--- TEKST DOKUMENTU ---
Wsparcie dla sadowników, których uprawy zostały zniszczone przez kwietniowe przymrozki, zapowiedział w niedzielę w Skotnikach minister rolnictwa Czesław Siekierski. Wśród proponowanych rozwiązań są m.in. dopłaty hektarowe, ograniczenia podatkowe i tanie kredyty. Resort zamierza interweniować również w KE o unijne wsparcie, jednak najpierw specjalne komisje muszą oszacować straty.
/PAP/Piotr Polak /PAP
Ze wstępnych szacunków wynika, że na terenie powiatów sandomierskiego i opatowskiego straty m.in. w sadach jabłoniowych mogą wynieść od 80 do 100 proc.
– Będę proponował wprowadzenie różnych form wsparcia – na pewno dopłaty hektarowe, ograniczenia podatkowe, ograniczenia związane ze składką KRUS, niskooprocentowane, tanie kredyty z przesuniętymi terminami płatności. Co więcej, zobaczymy. Takie będzie moje stanowisko do ministra finansów i na szczeblu rządowym – poinformował minister rolnictwa Czesław Siekierski podczas niedzielnego spotkania w Skotnikach i Samborcu (Świętokrzyskie) z przedstawicielami grup producenckich i sadownikami, których uprawy zostały zniszczone przez kwietniowe przymrozki.
Reklama
Minister rolnictwa obiecuje wsparcie po przymrozkach
Według ministra, aby określić konkretne formy wsparcia, potrzebna jest pełna ewidencja start i zakończenie pracy przez gminne komisje oceniające szkody. – Musimy mieć pełne szacunki, ocenić sytuację w skali kraju i przeprowadzić całą procedurę przez rząd – poinformował Siekierski.
O problemie wie już premier Donald Tusk i minister finansów Andrzej Domański. Pod uwagę brane są różne formy pomocy, które będą wypracowane razem z producentami i samorządowcami.
– Zrobimy wszystko, aby pomoc była jak największa, ale mam świadomość, że nie pokryje skali start. Wiemy, że będziemy też musieli ewentualnie zrekompensować ubytki, które będą ponosić samorządy, jeśli będziemy wprowadzać pewne zwolnienia od podatków – powiedział minister.
O wsparcie sadowników minister ma zabiegać również na poziomie Komisji Europejskiej. – Będziemy rozmawiać z Komisją Europejską, aby uruchomić pewne programy na szczeblu europejskim. Jest to okres dosyć szczególny, ponieważ mamy wybory, ale Komisja Europejska funkcjonuje, do tego raczej nie będą potrzebne decyzje Parlamentu Europejskiego – dodał. Jednak zanim rozpoczną się rozmowy z KE, resort musi mieć pełne rozeznanie, co do skali strat.
Samorządowcy apelują o „ponadprogramową pomoc” dla sadowników
Podczas spotkania w Skotnikach samorządowcy przekazali ministrowi apel z prośbą „o ponadprogramową pomoc„. Oczekują udzielenia poszkodowanym wymiernego i szybkiego wsparcia i objęcia powiatów specjalnym programem pomocowym.
---
• ZADANIE DO WYKONANIA 1
Zaktualizuj wykaz od jego pierwszego wiersza aż do wiersza z „10: (609, 505)” włącznie, zamieniając „point_idx” na „point_index” i nie zmieniając niczego innego. Podaj tylko ten fragment wykazu, bez obrazów.
--- MATERIAŁ ---
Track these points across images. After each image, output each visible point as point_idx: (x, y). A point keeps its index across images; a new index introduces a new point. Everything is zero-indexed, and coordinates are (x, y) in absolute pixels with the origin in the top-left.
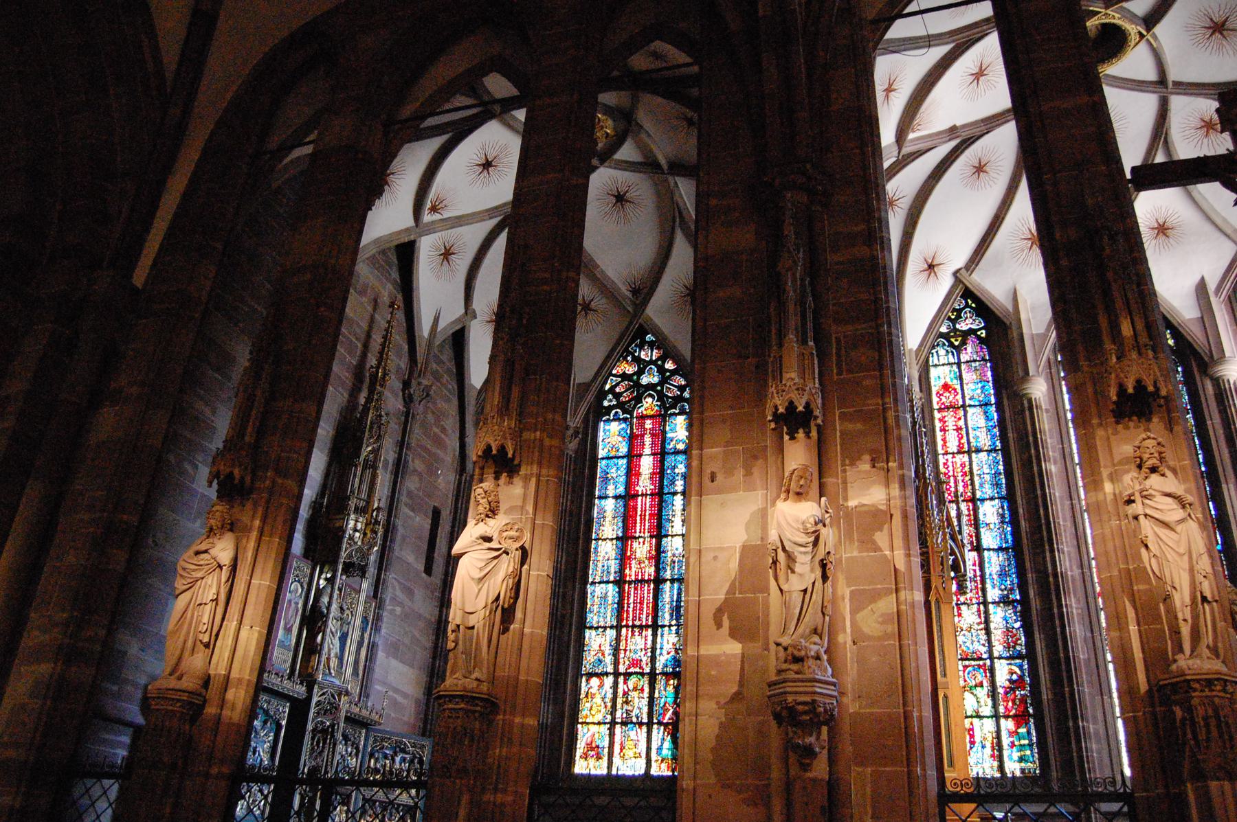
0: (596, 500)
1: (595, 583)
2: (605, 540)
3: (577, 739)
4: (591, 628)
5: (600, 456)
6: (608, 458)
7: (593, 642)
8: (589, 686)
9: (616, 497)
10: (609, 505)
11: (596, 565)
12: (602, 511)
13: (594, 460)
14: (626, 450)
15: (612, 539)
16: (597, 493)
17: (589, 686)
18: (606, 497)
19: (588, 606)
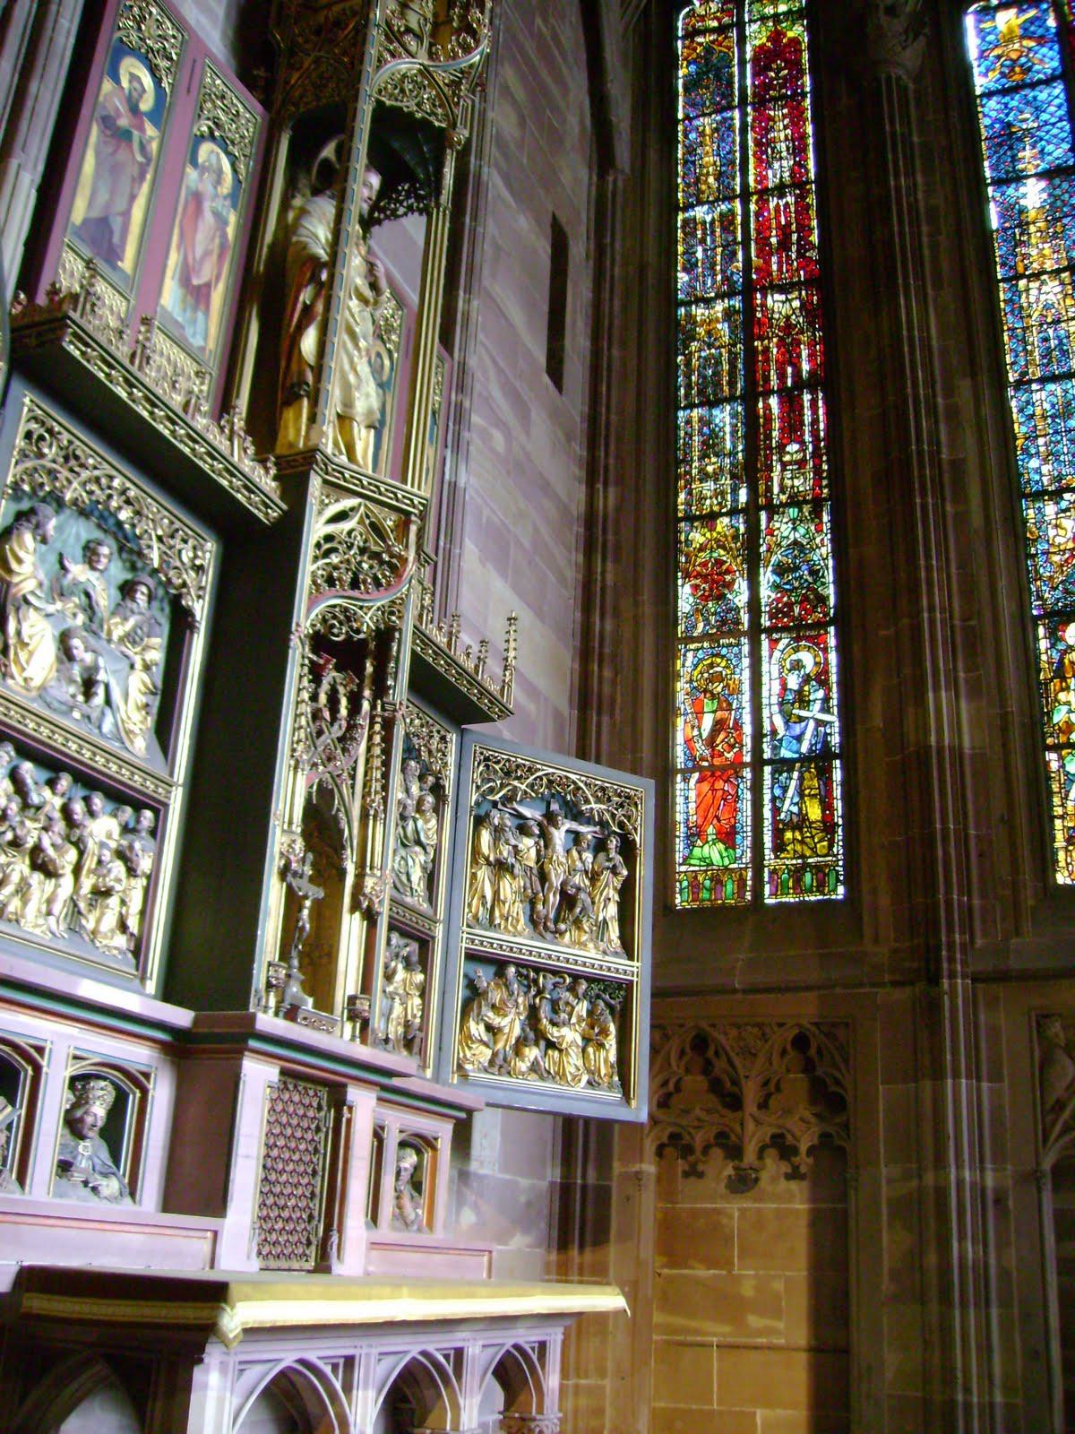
0: (990, 189)
1: (1030, 382)
2: (1036, 276)
3: (1050, 794)
4: (1040, 495)
5: (978, 91)
6: (1004, 92)
7: (1052, 532)
8: (1061, 646)
9: (1046, 175)
10: (1033, 195)
11: (1024, 341)
12: (1015, 214)
13: (967, 103)
14: (1055, 64)
15: (1057, 272)
16: (988, 174)
17: (1061, 646)
18: (1018, 178)
19: (1019, 442)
---
• ZADANIE DO WYKONANIA 2
Jakie osoby są wymienione z imienia i nazwiska w tekście o przymrozkach?

• PRAWIDŁOWA ODPOWIEDŹ 1
Track these points across images. After each image, output each visible point as point_index: (x, y). A point keeps its index across images; a new index introduces a new point. Everything is zero-indexed, and coordinates are (x, y) in absolute pixels with the origin in the top-left.
0: (596, 500)
1: (595, 583)
2: (605, 540)
3: (577, 739)
4: (591, 628)
5: (600, 456)
6: (608, 458)
7: (593, 642)
8: (589, 686)
9: (616, 497)
10: (609, 505)

• PRAWIDŁOWA ODPOWIEDŹ 2
Czesław Siekierski, Donald Tusk, Andrzej Domański, Piotr Polak